I'm assuming that you've received many e-mails expressing outrage, embarrassment, frustration and disappointment over the scheduled appearance of Karl Rove at Duke tonight.

Please add my name to the list.

Rove, the former chief propaganda minister (not his formal title, of course, but it should have been) for President George W. Bush, rather than being invited to speak at Duke, should instead be on trial for subverting democracy at home and for enabling war crimes abroad. As even the casual follower of current events knows, Rove was "the architect" of Bush's whole ghastly political career.

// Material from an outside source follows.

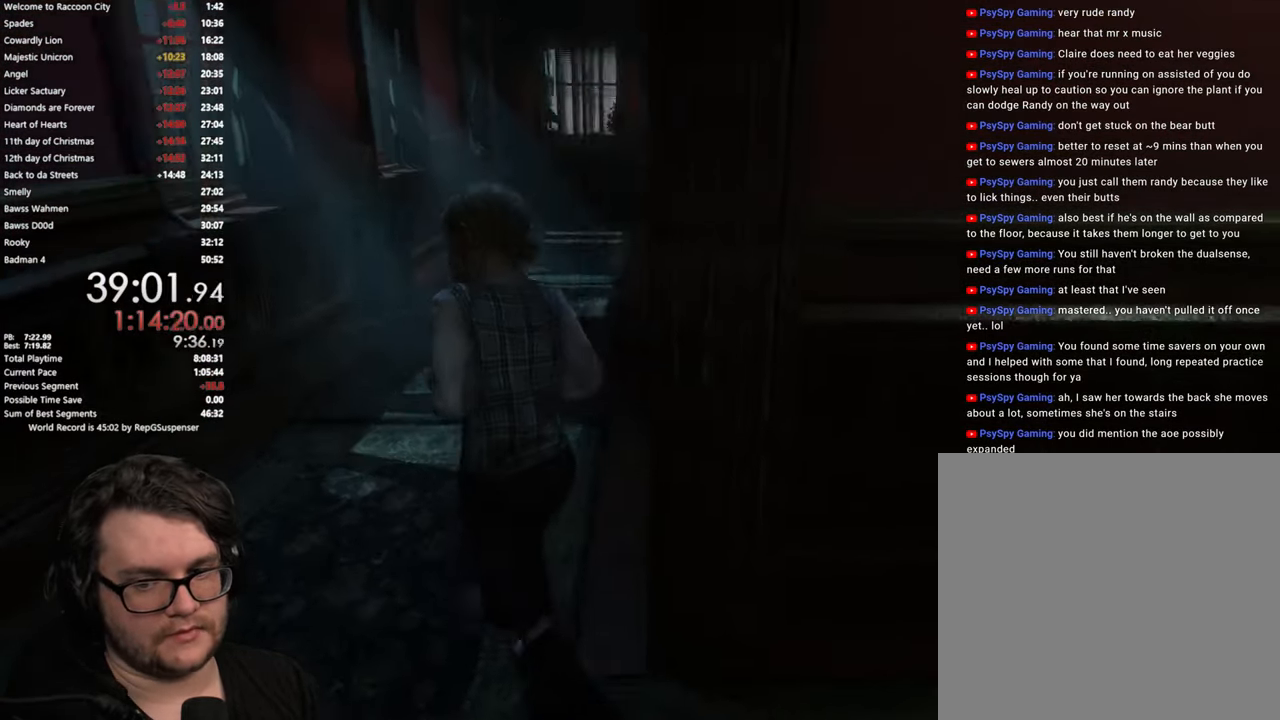
{"buttons": [], "left_stick": "up", "right_stick": "center", "button_events": []}
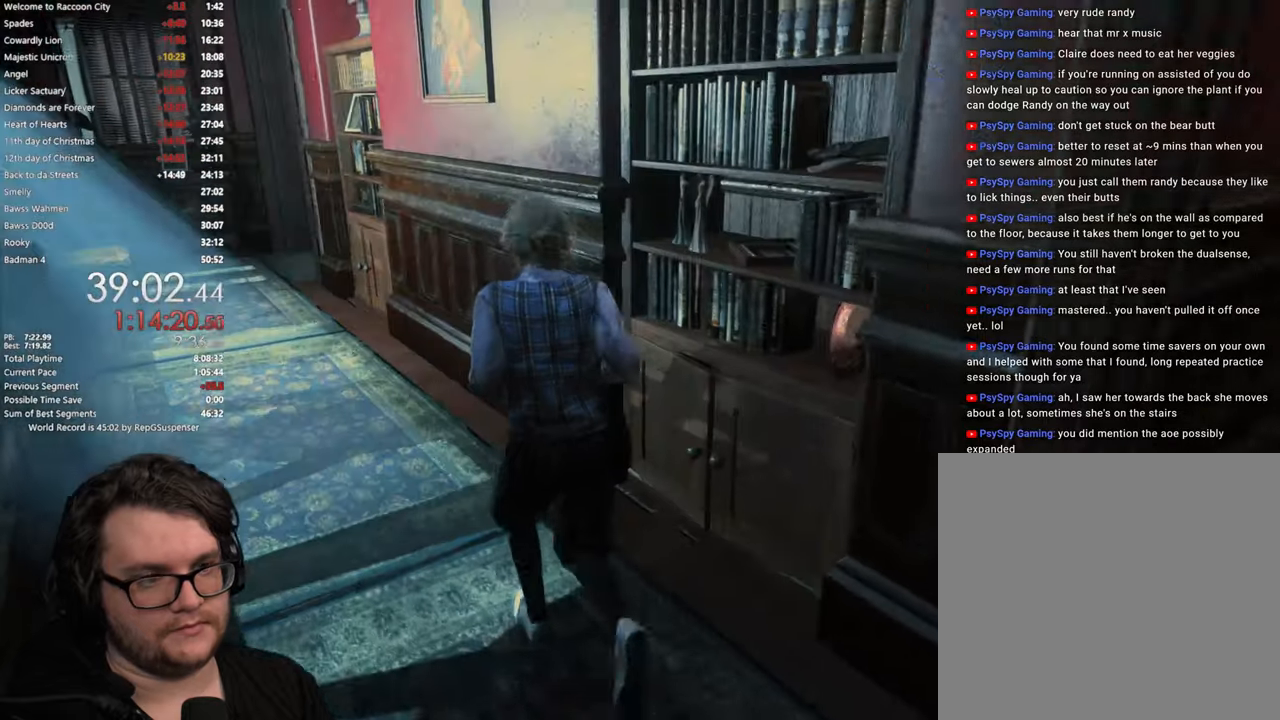
{"buttons": [], "left_stick": "up-left", "right_stick": "center", "button_events": []}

He conducted the "whisper campaign" that Ann Richards was a lesbian, which resulted in Bush's being elected governor of Texas. Rove smeared John McCain in the 2000 South Carolina primary with a series of "push poll" phone calls to voters claiming that McCain had a "black child" and had been rendered mentally unstable by his years as a prisoner of war in Vietnam. Those lies revived Bush's flagging campaign and put him on the road to his hostile takeover of the presidency. As a policy maker in Bush's administration as well as a political hit man, Rove helped sell the Iraq war, torture, the Swift-boating of John Kerry and the relentless fear and faux patriotism that resulted in Bush's remaining in the White House for a second term. Rove has tellingly abandoned Bush as his former boss' ship sinks (to go out and make money at universities and other places willing to pay large sums for him to deliver speeches), but he remains the sort of man willing to tell even the most obvious of untruths. His latest "big lie" is that the Democratic Congress was responsible for rushing the United States into the Iraq War.

What will Rove say tomorrow night at Duke? That he had nothing to do with illegally "outing" covert CIA agent Valerie Plame? That there never was a war in Iraq, or that, if there was, no civilians died in it? That, contrary to Democratic propaganda, Osama Bin Laden has been captured?

I'm not advocating taking away Rove's freedom of speech; however, Duke University should not have given such a professionally dishonest man a big payday to come and spread more of his transparent lies.